• **Material for this exercise**
%%

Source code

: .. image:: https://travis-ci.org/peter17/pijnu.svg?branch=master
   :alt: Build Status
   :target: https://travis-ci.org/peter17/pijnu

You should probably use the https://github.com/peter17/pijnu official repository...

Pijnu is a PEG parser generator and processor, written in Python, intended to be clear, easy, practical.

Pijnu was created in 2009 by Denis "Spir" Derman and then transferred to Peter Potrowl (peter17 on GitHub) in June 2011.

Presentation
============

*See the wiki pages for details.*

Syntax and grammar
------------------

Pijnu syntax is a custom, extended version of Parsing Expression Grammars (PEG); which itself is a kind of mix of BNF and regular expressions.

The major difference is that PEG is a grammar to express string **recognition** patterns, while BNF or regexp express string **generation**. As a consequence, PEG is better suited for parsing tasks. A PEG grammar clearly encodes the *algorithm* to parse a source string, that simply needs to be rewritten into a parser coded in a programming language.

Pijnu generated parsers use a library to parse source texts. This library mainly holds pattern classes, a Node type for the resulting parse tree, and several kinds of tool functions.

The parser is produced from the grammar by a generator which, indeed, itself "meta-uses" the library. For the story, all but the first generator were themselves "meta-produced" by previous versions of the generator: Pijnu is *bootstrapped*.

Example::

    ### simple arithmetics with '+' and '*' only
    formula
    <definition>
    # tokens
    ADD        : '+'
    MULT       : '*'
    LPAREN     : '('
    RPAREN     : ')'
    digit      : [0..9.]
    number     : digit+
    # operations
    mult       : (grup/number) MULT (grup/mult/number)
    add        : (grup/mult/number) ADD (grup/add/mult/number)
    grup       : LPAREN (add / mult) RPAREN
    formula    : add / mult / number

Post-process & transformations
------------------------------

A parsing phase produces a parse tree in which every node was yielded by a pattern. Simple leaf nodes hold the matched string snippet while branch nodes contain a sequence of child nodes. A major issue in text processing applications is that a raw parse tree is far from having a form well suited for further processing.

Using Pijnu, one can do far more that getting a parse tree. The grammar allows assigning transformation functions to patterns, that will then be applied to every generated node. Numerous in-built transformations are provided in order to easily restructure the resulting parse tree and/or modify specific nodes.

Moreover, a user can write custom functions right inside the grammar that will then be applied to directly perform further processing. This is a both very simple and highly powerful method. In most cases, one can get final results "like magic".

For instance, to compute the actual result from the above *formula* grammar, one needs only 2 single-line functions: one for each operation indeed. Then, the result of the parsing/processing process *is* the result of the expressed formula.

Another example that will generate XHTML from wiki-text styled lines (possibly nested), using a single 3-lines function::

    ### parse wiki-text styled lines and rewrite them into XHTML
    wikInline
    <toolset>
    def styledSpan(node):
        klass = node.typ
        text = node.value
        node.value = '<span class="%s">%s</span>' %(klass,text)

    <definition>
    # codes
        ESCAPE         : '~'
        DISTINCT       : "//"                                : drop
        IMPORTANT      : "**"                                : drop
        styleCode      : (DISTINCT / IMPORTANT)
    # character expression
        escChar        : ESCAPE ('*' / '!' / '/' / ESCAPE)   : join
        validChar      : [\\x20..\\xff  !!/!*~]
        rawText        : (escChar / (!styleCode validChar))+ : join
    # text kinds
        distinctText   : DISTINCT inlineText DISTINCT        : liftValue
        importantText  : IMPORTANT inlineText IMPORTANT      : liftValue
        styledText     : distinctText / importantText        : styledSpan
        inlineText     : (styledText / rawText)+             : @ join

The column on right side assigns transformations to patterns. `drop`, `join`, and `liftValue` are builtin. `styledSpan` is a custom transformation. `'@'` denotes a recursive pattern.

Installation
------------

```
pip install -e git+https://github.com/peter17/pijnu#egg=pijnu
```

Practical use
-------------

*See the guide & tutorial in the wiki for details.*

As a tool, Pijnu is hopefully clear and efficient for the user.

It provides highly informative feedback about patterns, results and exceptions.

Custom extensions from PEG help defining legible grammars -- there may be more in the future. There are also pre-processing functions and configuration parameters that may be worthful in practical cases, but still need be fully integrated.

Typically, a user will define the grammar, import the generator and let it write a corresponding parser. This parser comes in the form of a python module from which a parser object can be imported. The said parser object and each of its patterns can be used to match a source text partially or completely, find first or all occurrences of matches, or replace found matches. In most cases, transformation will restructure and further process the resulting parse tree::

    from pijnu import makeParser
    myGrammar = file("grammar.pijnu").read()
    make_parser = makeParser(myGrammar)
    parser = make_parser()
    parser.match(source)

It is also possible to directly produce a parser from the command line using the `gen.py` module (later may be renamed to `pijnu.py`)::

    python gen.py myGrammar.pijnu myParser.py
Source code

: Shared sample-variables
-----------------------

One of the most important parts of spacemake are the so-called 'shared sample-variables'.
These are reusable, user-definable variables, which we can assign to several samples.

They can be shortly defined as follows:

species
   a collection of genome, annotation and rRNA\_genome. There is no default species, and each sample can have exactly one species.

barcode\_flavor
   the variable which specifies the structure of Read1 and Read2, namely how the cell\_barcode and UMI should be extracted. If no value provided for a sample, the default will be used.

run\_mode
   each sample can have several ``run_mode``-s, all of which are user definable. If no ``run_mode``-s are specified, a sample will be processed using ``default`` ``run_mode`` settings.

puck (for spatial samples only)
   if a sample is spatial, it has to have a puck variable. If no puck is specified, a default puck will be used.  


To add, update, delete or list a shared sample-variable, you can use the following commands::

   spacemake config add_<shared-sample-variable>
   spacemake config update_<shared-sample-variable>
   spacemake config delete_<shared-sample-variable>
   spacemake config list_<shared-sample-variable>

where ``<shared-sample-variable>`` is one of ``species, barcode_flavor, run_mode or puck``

%%

When a line among the entries contains "https", pull that line out.

• **Completed exercise**
: .. image:: https://travis-ci.org/peter17/pijnu.svg?branch=master
   :target: https://travis-ci.org/peter17/pijnu
You should probably use the https://github.com/peter17/pijnu official repository...
pip install -e git+https://github.com/peter17/pijnu#egg=pijnu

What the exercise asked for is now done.